Are the proponents of new restrictions on patients’ rights telling us the truth? The answer is a definite NO.

Those who claim that medical malpractice insurance costs are driving up the costs of health care are actually misleading the American public. Hawaii has been subjected to these untruths by doctors who want laws passed that will allow them to injure patients through negligence and escape any responsibility.

According to an in depth analysis of this subject by consumer advocate Public Citizen the fact is that medical malpractice insurance costs nationwide in 2002, for instance, had only a minuscule impact on the cost of health care – less than one percent!

Medical malpractice expenditures comprise less than 1 percent of overall health costs. In 2002 health care expenditures rose 9.3 percent to $1.553 trillion. Yet expenditures on all malpractice premiums reported to the National Association of Insurance Commissioners (NAIC) that year were only $9.6 billion – making malpractice costs about .62 percent of national health care expenditures.

In Hawai`i, the total payments for medical malpractice insurance coverage were only 0.69% of our state’s overall health care expenditures. Truth be told, even if medical malpractice litigation were completely eliminated, the resulting cost savings would have only the tiniest effect on health care spending. There is no legitimate basis for restricting the legal rights of people who are injured by negligent doctors. Doing so will not have any effect on controlling rising health care expenses.

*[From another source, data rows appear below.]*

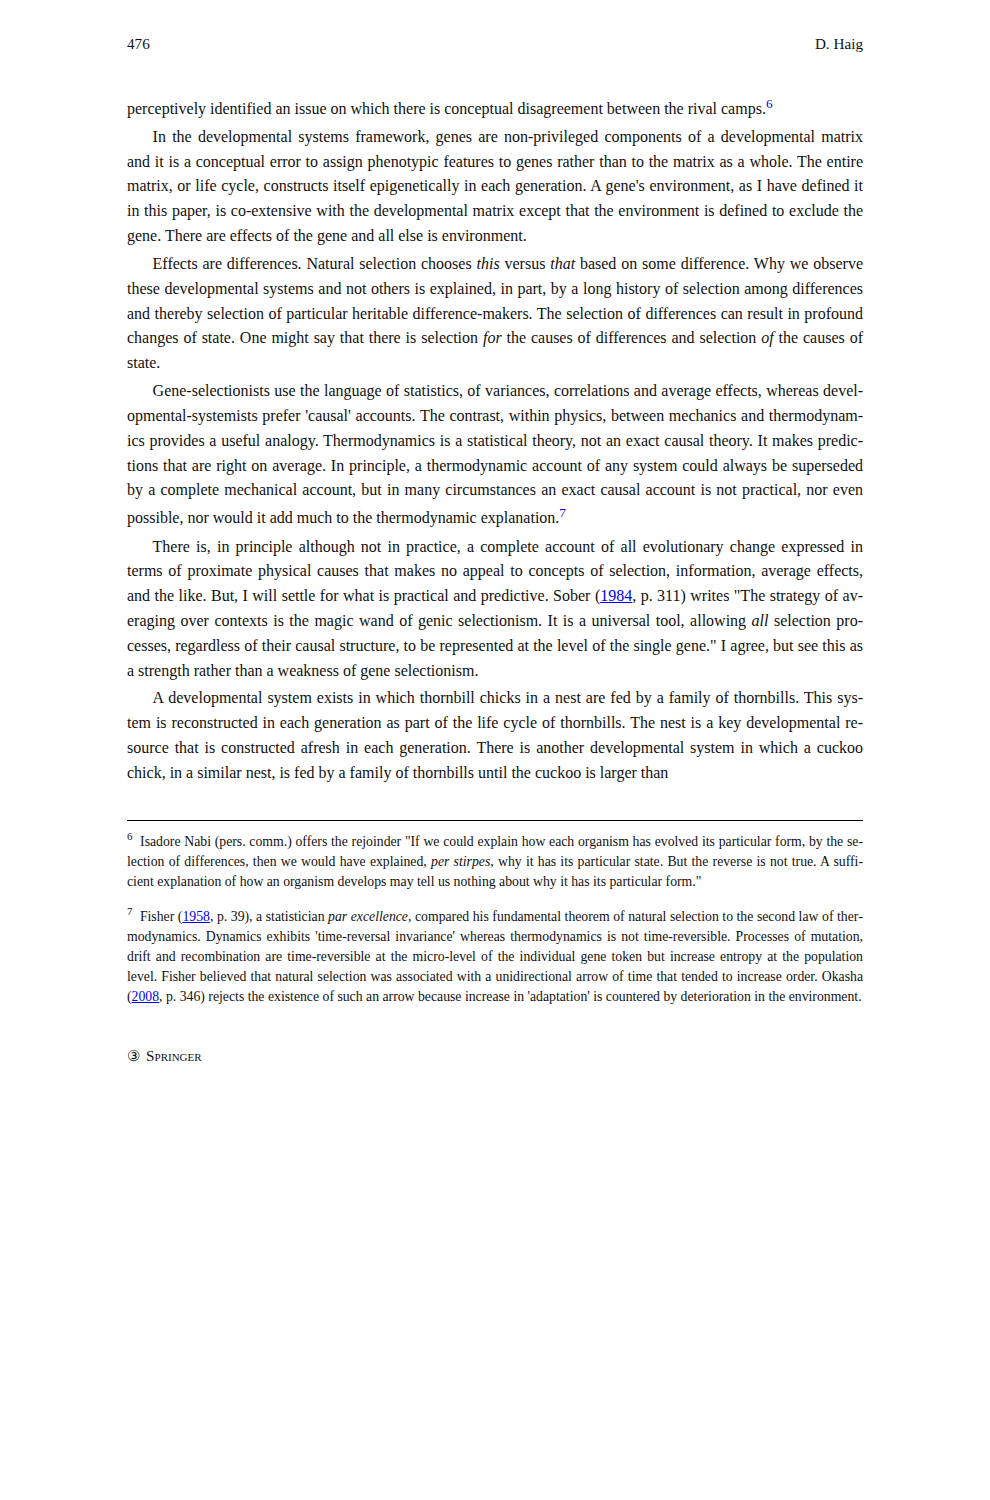476 D. Haig
perceptively identified an issue on which there is conceptual disagreement between the rival camps.6
In the developmental systems framework, genes are non-privileged components of a developmental matrix and it is a conceptual error to assign phenotypic features to genes rather than to the matrix as a whole. The entire matrix, or life cycle, constructs itself epigenetically in each generation. A gene's environment, as I have defined it in this paper, is co-extensive with the developmental matrix except that the environment is defined to exclude the gene. There are effects of the gene and all else is environment.
Effects are differences. Natural selection chooses this versus that based on some difference. Why we observe these developmental systems and not others is explained, in part, by a long history of selection among differences and thereby selection of particular heritable difference-makers. The selection of differences can result in profound changes of state. One might say that there is selection for the causes of differences and selection of the causes of state.
Gene-selectionists use the language of statistics, of variances, correlations and average effects, whereas developmental-systemists prefer 'causal' accounts. The contrast, within physics, between mechanics and thermodynamics provides a useful analogy. Thermodynamics is a statistical theory, not an exact causal theory. It makes predictions that are right on average. In principle, a thermodynamic account of any system could always be superseded by a complete mechanical account, but in many circumstances an exact causal account is not practical, nor even possible, nor would it add much to the thermodynamic explanation.7
There is, in principle although not in practice, a complete account of all evolutionary change expressed in terms of proximate physical causes that makes no appeal to concepts of selection, information, average effects, and the like. But, I will settle for what is practical and predictive. Sober (1984, p. 311) writes "The strategy of averaging over contexts is the magic wand of genic selectionism. It is a universal tool, allowing all selection processes, regardless of their causal structure, to be represented at the level of the single gene." I agree, but see this as a strength rather than a weakness of gene selectionism.
A developmental system exists in which thornbill chicks in a nest are fed by a family of thornbills. This system is reconstructed in each generation as part of the life cycle of thornbills. The nest is a key developmental resource that is constructed afresh in each generation. There is another developmental system in which a cuckoo chick, in a similar nest, is fed by a family of thornbills until the cuckoo is larger than
6 Isadore Nabi (pers. comm.) offers the rejoinder "If we could explain how each organism has evolved its particular form, by the selection of differences, then we would have explained, per stirpes, why it has its particular state. But the reverse is not true. A sufficient explanation of how an organism develops may tell us nothing about why it has its particular form."
7 Fisher (1958, p. 39), a statistician par excellence, compared his fundamental theorem of natural selection to the second law of thermodynamics. Dynamics exhibits 'time-reversal invariance' whereas thermodynamics is not time-reversible. Processes of mutation, drift and recombination are time-reversible at the micro-level of the individual gene token but increase entropy at the population level. Fisher believed that natural selection was associated with a unidirectional arrow of time that tended to increase order. Okasha (2008, p. 346) rejects the existence of such an arrow because increase in 'adaptation' is countered by deterioration in the environment.
③ Springer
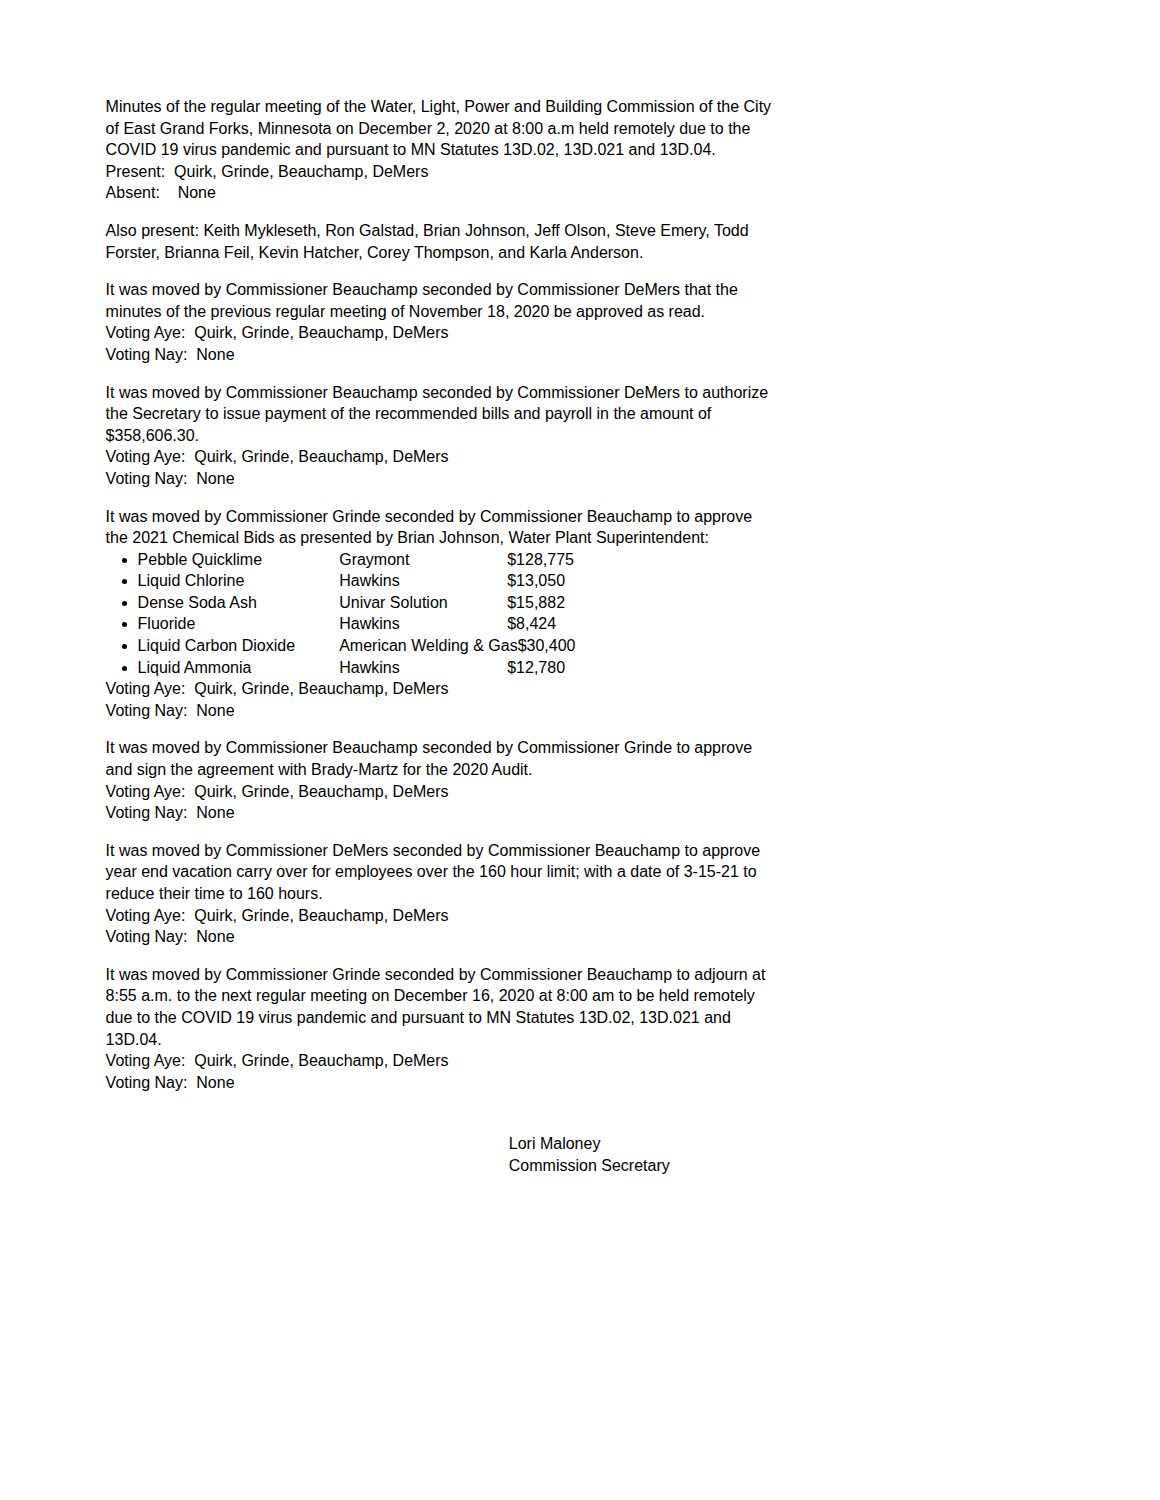Minutes of the regular meeting of the Water, Light, Power and Building Commission of the City of East Grand Forks, Minnesota on December 2, 2020 at 8:00 a.m held remotely due to the COVID 19 virus pandemic and pursuant to MN Statutes 13D.02, 13D.021 and 13D.04.
Present: Quirk, Grinde, Beauchamp, DeMers
Absent: None
Also present: Keith Mykleseth, Ron Galstad, Brian Johnson, Jeff Olson, Steve Emery, Todd Forster, Brianna Feil, Kevin Hatcher, Corey Thompson, and Karla Anderson.
It was moved by Commissioner Beauchamp seconded by Commissioner DeMers that the minutes of the previous regular meeting of November 18, 2020 be approved as read.
Voting Aye: Quirk, Grinde, Beauchamp, DeMers
Voting Nay: None
It was moved by Commissioner Beauchamp seconded by Commissioner DeMers to authorize the Secretary to issue payment of the recommended bills and payroll in the amount of $358,606.30.
Voting Aye: Quirk, Grinde, Beauchamp, DeMers
Voting Nay: None
It was moved by Commissioner Grinde seconded by Commissioner Beauchamp to approve the 2021 Chemical Bids as presented by Brian Johnson, Water Plant Superintendent:
Pebble Quicklime Graymont$128,775
Liquid Chlorine Hawkins$13,050
Dense Soda Ash Univar Solution$15,882
Fluoride Hawkins$8,424
Liquid Carbon Dioxide American Welding & Gas$30,400
Liquid Ammonia Hawkins$12,780
Voting Aye: Quirk, Grinde, Beauchamp, DeMers
Voting Nay: None
It was moved by Commissioner Beauchamp seconded by Commissioner Grinde to approve and sign the agreement with Brady-Martz for the 2020 Audit.
Voting Aye: Quirk, Grinde, Beauchamp, DeMers
Voting Nay: None
It was moved by Commissioner DeMers seconded by Commissioner Beauchamp to approve year end vacation carry over for employees over the 160 hour limit; with a date of 3-15-21 to reduce their time to 160 hours.
Voting Aye: Quirk, Grinde, Beauchamp, DeMers
Voting Nay: None
It was moved by Commissioner Grinde seconded by Commissioner Beauchamp to adjourn at 8:55 a.m. to the next regular meeting on December 16, 2020 at 8:00 am to be held remotely due to the COVID 19 virus pandemic and pursuant to MN Statutes 13D.02, 13D.021 and 13D.04.
Voting Aye: Quirk, Grinde, Beauchamp, DeMers
Voting Nay: None
Lori Maloney
Commission Secretary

The Public Citizen analysis of this subject explodes and exposes the fraud that doctors and their insurance companies are perpetuating on the public. Every politician and member of the public should have this book as a resource to understand health care in America: Jackson Williams, et al., PUBLIC CITIZEN, MEDICAL MALPRACTICE BRIEFING BOOK: CHALLENGING THE MISLEADING CLAIMS OF THE DOCTORS’ LOBBY (2004).